Chester is a census-designated place (CDP) in Windsor County, Vermont, United States. The population was 1,005 at the 2010 census. The CDP is a statistical area encompassing three distinct places: the urbanized center of the town of Chester; a locale known as Chester Depot, which is separated from the town center by the tracks of the former Rutland Railroad; and the village of North Chester.

For many years, the Steamtown rail collection ran train excursions on these tracks between Chester Depot and Bellows Falls before relocating to Pennsylvania. Today, Vermont Rail System operates freight trains along the line, and the depot is still visited by passengers riding the Green Mountain Flyer, also operated by VTR.

Chester Depot is known for the Stone Village, a street with several stone houses built in similar style. Stone was an uncommon building material in rural Vermont.

== Geography ==
According to the United States Census Bureau, the CDP has a total area of 3.4 km2, all land.

== Demographics ==
As of the census of 2000, there were 999 people, 488 households, and 264 families residing in the CDP. The population density was 292.2 /km2. There were 536 housing units at an average density of 156.8 /km2. The racial makeup of the CDP was 98.60% White, 0.60% African American, 0.10% Native American, 0.20% Asian, and 0.50% from two or more races. Hispanic or Latino of any race were 0.60% of the population.

There were 488 households, out of which 25.4% had children under the age of 18 living with them, 35.9% were married couples living together, 14.1% had a female householder with no husband present, and 45.9% were non-families. 39.3% of all households were made up of individuals, and 17.8% had someone living alone who was 65 years of age or older. The average household size was 2.05 and the average family size was 2.74.

In the CDP, the population was spread out, with 22.7% under the age of 18, 6.0% from 18 to 24, 25.9% from 25 to 44, 24.0% from 45 to 64, and 21.3% who were 65 years of age or older. The median age was 42 years. For every 100 females, there were 77.4 males. For every 100 females age 18 and over, there were 75.1 males.

The median income for a household in the CDP was $30,804, and the median income for a family was $41,250. Males had a median income of $30,536 versus $25,208 for females. The per capita income for the CDP was $18,863. About 7.2% of families and 12.3% of the population were below the poverty line, including 19.6% of those under age 18 and 8.4% of those age 65 or over.

Given data →
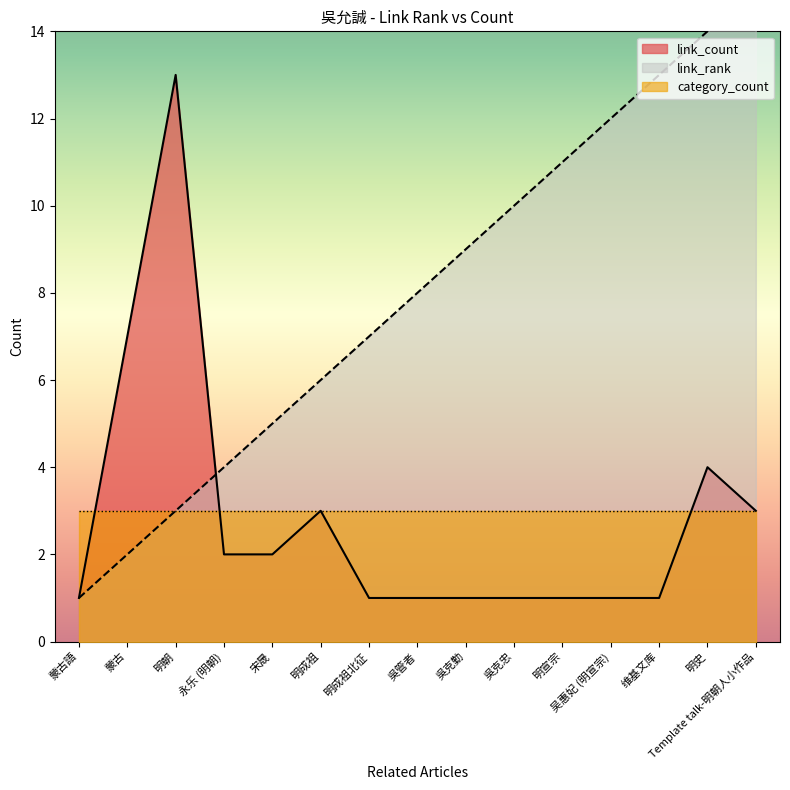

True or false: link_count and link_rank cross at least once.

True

Required action → Return the part of the Chester, Vermont text starting with "Chester is a" and going on through "in rural Vermont.", copied word for word.

Written answer →
Chester is a census-designated place (CDP) in Windsor County, Vermont, United States. The population was 1,005 at the 2010 census. The CDP is a statistical area encompassing three distinct places: the urbanized center of the town of Chester; a locale known as Chester Depot, which is separated from the town center by the tracks of the former Rutland Railroad; and the village of North Chester.

For many years, the Steamtown rail collection ran train excursions on these tracks between Chester Depot and Bellows Falls before relocating to Pennsylvania. Today, Vermont Rail System operates freight trains along the line, and the depot is still visited by passengers riding the Green Mountain Flyer, also operated by VTR.

Chester Depot is known for the Stone Village, a street with several stone houses built in similar style. Stone was an uncommon building material in rural Vermont.